I walked into the kitchen. Ryan opened the
portable microwave on the Formica counter. It was empty. He rummaged through
the drawers and the cabinets. “He’s not much of a cook, but I don’t see
anything illegal.”
“Let’s try the bedroom.”
It was maybe eight by ten, with a single bed with
a nightstand and a reading light, a wooden chair, and a hand-painted dresser
with a mirror over it. There was a shiny metal clothes rack, with a half-dozen
pairs of pants, three or four dress shirts, and a sport jacket. Under the
clothes rack sat two pairs of leather shoes, down at the heels, and a pair of
sneakers.
Ryan went over to the dresser to check it out.
I walked over to the bed, which was made. Not with
hospital corners, but it had real sheets and two blankets, pulled up, touching
the single pillow. I lifted the thin mattress to see if he kept a stash
underneath. Nope. Then the nightstand, with its single drawer.
“Here we are,” I said, holding up the baggie with
maybe a couple ounces of weed. I put it in a large paper evidence bag I’d
brought with me. “Let’s see what else.” I pulled out another baggie with about
twenty pills. “Do you recognize these?”
Ryan came over and looked carefully. “No. They
look handmade. No markings on them.”
I held open the evidence bag, and Ryan dropped the
baggie in. “Let me check the bathroom,” he said.
I went over to the dresser and checked it, looking
for false bottoms on the drawers or a pistol wrapped up in a pair of jeans.

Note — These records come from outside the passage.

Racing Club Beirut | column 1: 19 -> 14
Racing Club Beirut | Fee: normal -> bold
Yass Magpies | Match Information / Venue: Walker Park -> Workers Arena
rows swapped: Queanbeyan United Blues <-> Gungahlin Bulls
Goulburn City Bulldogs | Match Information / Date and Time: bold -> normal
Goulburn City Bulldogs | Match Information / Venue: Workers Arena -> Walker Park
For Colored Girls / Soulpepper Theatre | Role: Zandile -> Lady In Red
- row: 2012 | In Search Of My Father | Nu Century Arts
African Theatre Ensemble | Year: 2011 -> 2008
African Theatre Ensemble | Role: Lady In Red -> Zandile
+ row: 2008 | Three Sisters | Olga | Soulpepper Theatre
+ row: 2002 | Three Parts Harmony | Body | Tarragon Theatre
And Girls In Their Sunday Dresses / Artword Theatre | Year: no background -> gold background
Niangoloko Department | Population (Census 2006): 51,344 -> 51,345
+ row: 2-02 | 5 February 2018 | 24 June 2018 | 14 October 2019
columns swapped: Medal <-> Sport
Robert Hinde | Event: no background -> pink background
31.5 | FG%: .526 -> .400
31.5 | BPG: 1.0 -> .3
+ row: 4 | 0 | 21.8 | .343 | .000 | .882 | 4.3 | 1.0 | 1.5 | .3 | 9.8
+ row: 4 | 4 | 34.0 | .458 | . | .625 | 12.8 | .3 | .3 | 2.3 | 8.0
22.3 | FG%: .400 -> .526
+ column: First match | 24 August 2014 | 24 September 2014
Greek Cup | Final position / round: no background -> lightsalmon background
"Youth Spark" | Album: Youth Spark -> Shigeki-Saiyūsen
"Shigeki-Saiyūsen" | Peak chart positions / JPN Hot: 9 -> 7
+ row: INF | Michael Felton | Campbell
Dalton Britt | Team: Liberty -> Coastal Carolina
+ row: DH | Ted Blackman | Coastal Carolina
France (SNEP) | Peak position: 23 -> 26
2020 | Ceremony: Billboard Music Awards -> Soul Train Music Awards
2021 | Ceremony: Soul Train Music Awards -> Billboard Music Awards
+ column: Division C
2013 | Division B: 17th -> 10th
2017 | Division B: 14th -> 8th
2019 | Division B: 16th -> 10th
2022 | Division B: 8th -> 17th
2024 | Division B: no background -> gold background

Just like Ryan, I didn’t find anything.
“Bathroom’s clean,” he said.
I walked the five steps, stuck my head in. A
section of the floor tile under the sink was pulled up, exposing the plywood
sub-floor, which was stained by a leak. The toilet-paper holder was missing,
the TP roll sitting on top of the toilet tank. I pulled back the shower
curtain. The tub was full of rust stains, but clean. All in all, Hector was Poor
but Neat.
“I’m gonna ask Robin to come out,” I said, “but I
don’t see anything. You?”
No,” Ryan said. “The fact that he left the dope
out suggests that he wasn’t expecting us, so if he had a gun, I doubt he’d
hidden it anywhere in here.”
“Probably not,” I said. “If he’s keeping a gun,
it’s more likely stashed wherever the Latins keep theirs.”